### Records provided

○ ○ ○

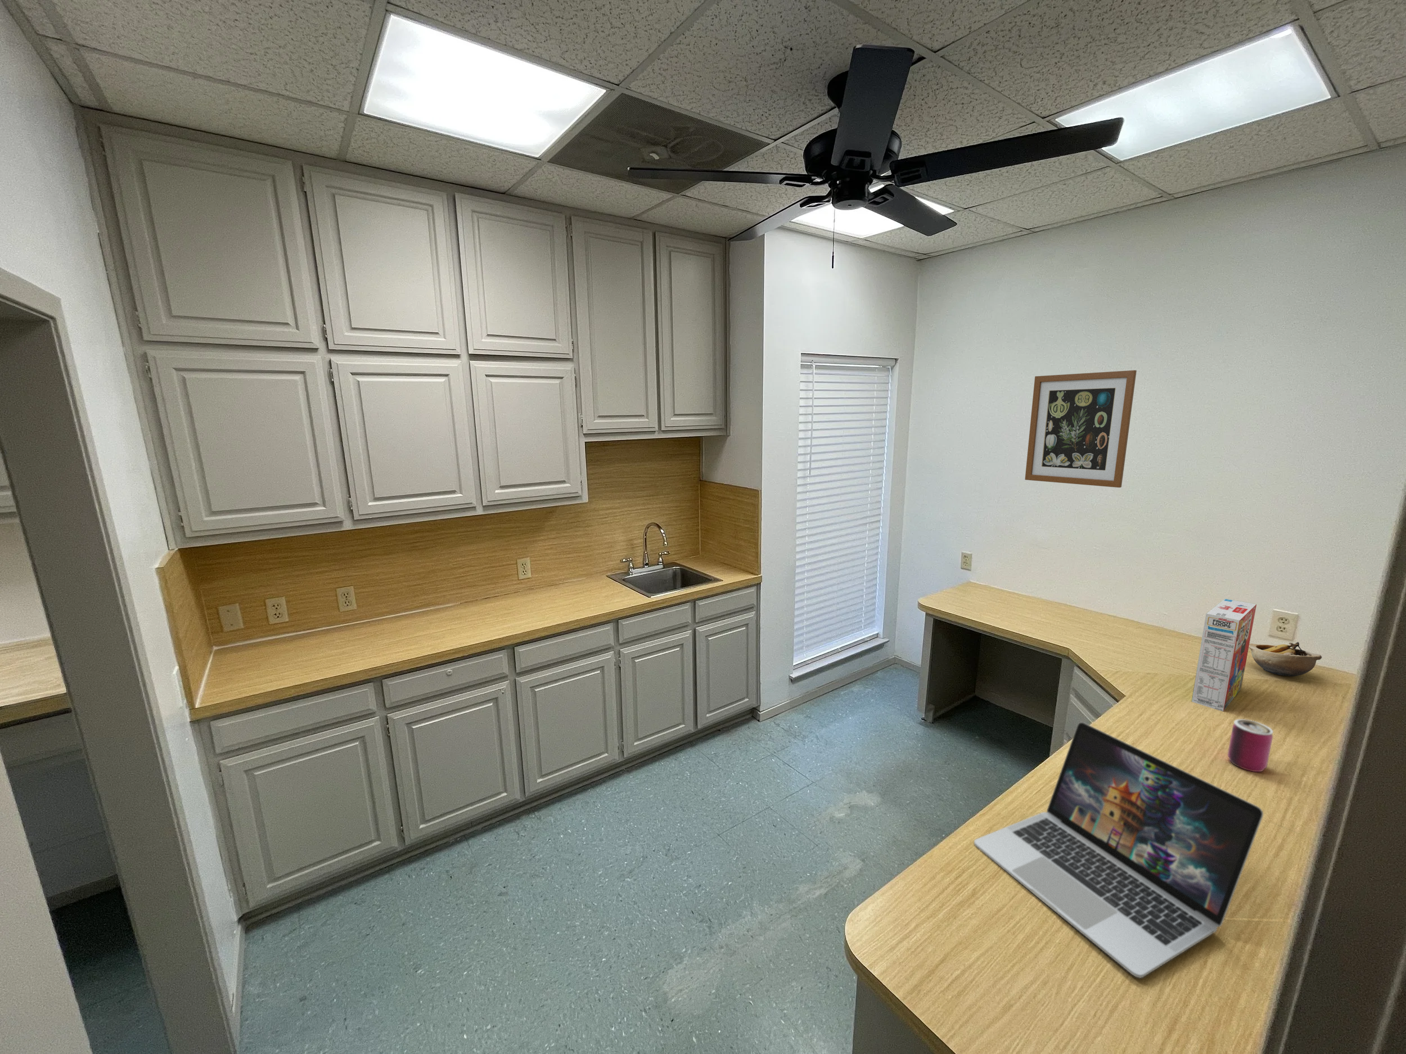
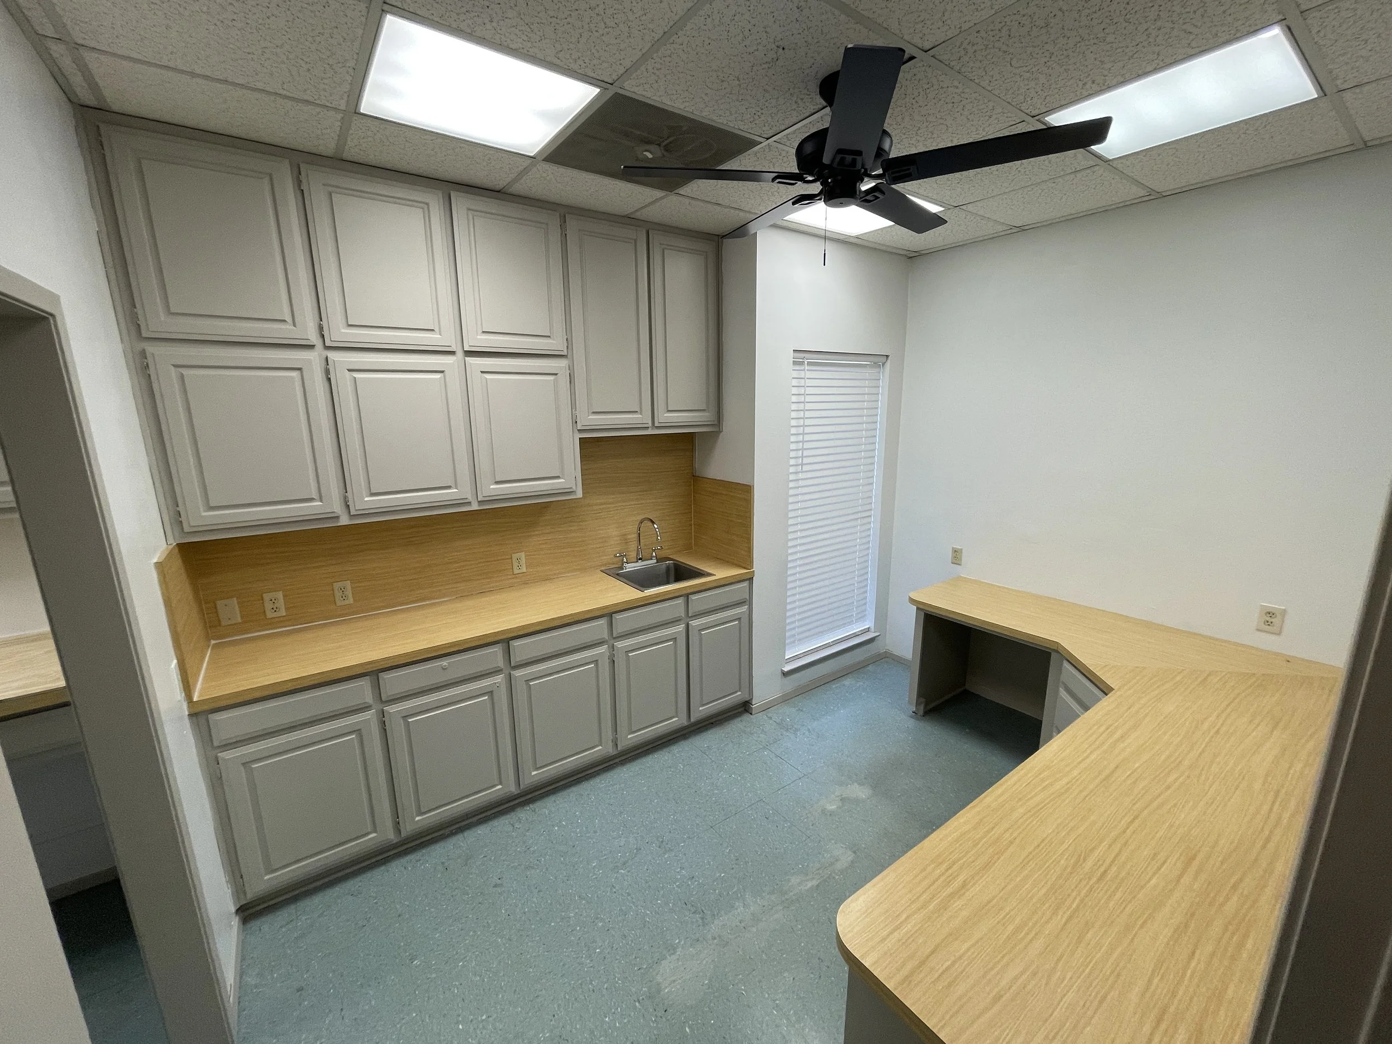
- bowl [1249,641,1322,678]
- can [1227,719,1274,773]
- laptop [973,722,1263,979]
- cereal box [1191,598,1257,712]
- wall art [1025,370,1137,488]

○ ○ ○

### Exercise details
The records above should be returned exactly; no image belongs in the copy.

### Exercise output
- bowl [1249,641,1322,678]
- can [1227,719,1274,773]
- laptop [973,722,1263,979]
- cereal box [1191,598,1257,712]
- wall art [1025,370,1137,488]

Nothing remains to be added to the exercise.